___ Supplied records
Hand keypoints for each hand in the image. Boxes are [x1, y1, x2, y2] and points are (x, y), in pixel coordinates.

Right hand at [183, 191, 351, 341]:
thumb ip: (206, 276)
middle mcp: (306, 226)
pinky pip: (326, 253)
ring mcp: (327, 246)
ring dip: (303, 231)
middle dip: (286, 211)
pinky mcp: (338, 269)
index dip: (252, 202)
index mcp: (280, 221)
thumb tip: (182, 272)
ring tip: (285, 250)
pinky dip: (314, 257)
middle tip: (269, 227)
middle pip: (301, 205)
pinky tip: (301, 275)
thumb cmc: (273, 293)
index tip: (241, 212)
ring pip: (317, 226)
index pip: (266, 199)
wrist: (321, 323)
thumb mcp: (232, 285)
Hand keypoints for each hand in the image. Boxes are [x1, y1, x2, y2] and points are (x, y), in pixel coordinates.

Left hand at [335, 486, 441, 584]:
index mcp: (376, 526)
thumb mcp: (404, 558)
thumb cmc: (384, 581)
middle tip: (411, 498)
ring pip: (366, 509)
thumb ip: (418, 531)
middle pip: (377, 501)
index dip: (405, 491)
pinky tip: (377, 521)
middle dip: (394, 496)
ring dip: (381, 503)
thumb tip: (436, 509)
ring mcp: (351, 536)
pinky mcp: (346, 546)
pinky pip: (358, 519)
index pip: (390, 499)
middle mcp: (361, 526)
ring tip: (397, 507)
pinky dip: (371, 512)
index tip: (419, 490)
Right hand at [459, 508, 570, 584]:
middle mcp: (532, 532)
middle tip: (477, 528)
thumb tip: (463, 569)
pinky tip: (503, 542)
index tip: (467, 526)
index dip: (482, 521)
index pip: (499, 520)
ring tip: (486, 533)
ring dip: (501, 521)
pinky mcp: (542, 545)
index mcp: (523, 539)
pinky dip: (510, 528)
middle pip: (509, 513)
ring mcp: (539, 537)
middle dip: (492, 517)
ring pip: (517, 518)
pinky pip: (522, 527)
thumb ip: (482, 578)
______
### The task
After reading the data above, print it all again exactly.

### Result of this exercise
Hand keypoints for each hand in the image. Boxes are [x1, y1, x2, y2] and points are (x, y), in pixel coordinates.

Right hand at [183, 191, 351, 341]:
thumb ip: (206, 276)
middle mcp: (306, 226)
pinky pip: (326, 253)
ring mcp: (327, 246)
ring dip: (303, 231)
middle dip: (286, 211)
pinky mcp: (338, 269)
index dip: (252, 202)
index mcp: (280, 221)
thumb tip: (182, 272)
ring tip: (285, 250)
pinky dip: (314, 257)
middle tip: (269, 227)
middle pip: (301, 205)
pinky tip: (301, 275)
thumb cmc: (273, 293)
index tip: (241, 212)
ring pip: (317, 226)
index pip: (266, 199)
wrist: (321, 323)
thumb mcp: (232, 285)
Hand keypoints for each hand in the image. Boxes are [x1, y1, x2, y2] and points are (x, y), in pixel coordinates.

Left hand at [335, 486, 441, 584]:
index mcp: (376, 526)
thumb mcp: (404, 558)
thumb cmc: (384, 581)
middle tip: (411, 498)
ring pip: (366, 509)
thumb ip: (418, 531)
middle pip: (377, 501)
index dip: (405, 491)
pinky tip: (377, 521)
middle dip: (394, 496)
ring dip: (381, 503)
thumb tip: (436, 509)
ring mcp: (351, 536)
pinky mcp: (346, 546)
pinky pip: (358, 519)
index pip: (390, 499)
middle mcp: (361, 526)
ring tip: (397, 507)
pinky dip: (371, 512)
index tip: (419, 490)
Right hand at [459, 508, 570, 584]:
middle mcp: (532, 532)
middle tip: (477, 528)
thumb tip: (463, 569)
pinky tip: (503, 542)
index tip: (467, 526)
index dip: (482, 521)
index pip: (499, 520)
ring tip: (486, 533)
ring dip: (501, 521)
pinky mcp: (542, 545)
index mcp: (523, 539)
pinky dip: (510, 528)
middle pip: (509, 513)
ring mcp: (539, 537)
middle dip: (492, 517)
ring pip: (517, 518)
pinky pip: (522, 527)
thumb ip: (482, 578)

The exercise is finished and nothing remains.